TRY IT → Set down, character for character, everything in the records below from the line holding "Digital Library Federation." down to the line holding "GreyNet: Grey Literature", and no other line.

----- SUPPLIED DATA -----

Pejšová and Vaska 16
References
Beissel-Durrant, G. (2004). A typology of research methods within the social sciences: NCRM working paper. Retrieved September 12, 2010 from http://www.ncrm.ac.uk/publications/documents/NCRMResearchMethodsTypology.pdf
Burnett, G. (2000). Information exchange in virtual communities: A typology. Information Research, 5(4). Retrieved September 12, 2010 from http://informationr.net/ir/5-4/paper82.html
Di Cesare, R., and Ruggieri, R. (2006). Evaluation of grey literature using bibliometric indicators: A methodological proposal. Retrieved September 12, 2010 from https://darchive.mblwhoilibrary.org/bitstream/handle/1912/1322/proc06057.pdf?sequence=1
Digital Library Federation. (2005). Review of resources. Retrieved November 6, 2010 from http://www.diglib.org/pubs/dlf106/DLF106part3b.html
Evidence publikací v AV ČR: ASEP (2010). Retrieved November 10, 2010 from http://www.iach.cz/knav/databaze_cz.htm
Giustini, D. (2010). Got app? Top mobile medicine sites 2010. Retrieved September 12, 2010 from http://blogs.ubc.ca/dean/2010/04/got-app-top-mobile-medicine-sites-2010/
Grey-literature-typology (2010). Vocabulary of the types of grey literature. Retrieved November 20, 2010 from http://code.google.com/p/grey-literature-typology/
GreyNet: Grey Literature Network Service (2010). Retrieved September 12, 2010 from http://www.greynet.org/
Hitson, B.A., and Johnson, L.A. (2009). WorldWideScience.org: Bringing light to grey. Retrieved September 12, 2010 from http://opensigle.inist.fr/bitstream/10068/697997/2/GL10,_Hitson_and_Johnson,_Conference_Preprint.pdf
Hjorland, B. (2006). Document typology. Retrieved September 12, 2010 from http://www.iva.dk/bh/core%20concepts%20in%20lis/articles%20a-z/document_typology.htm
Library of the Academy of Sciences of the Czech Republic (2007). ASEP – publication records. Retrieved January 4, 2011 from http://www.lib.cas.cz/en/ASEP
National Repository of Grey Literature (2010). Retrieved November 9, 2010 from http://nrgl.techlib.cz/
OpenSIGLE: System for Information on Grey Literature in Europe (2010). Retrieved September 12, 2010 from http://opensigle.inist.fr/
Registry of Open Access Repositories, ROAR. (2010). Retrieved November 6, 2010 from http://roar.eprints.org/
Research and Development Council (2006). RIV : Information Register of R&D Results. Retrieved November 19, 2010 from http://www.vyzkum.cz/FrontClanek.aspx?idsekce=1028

-----

ANSWER BELOW →
Digital Library Federation. (2005). Review of resources. Retrieved November 6, 2010 from http://www.diglib.org/pubs/dlf106/DLF106part3b.html
Evidence publikací v AV ČR: ASEP (2010). Retrieved November 10, 2010 from http://www.iach.cz/knav/databaze_cz.htm
Giustini, D. (2010). Got app? Top mobile medicine sites 2010. Retrieved September 12, 2010 from http://blogs.ubc.ca/dean/2010/04/got-app-top-mobile-medicine-sites-2010/
Grey-literature-typology (2010). Vocabulary of the types of grey literature. Retrieved November 20, 2010 from http://code.google.com/p/grey-literature-typology/
GreyNet: Grey Literature Network Service (2010). Retrieved September 12, 2010 from http://www.greynet.org/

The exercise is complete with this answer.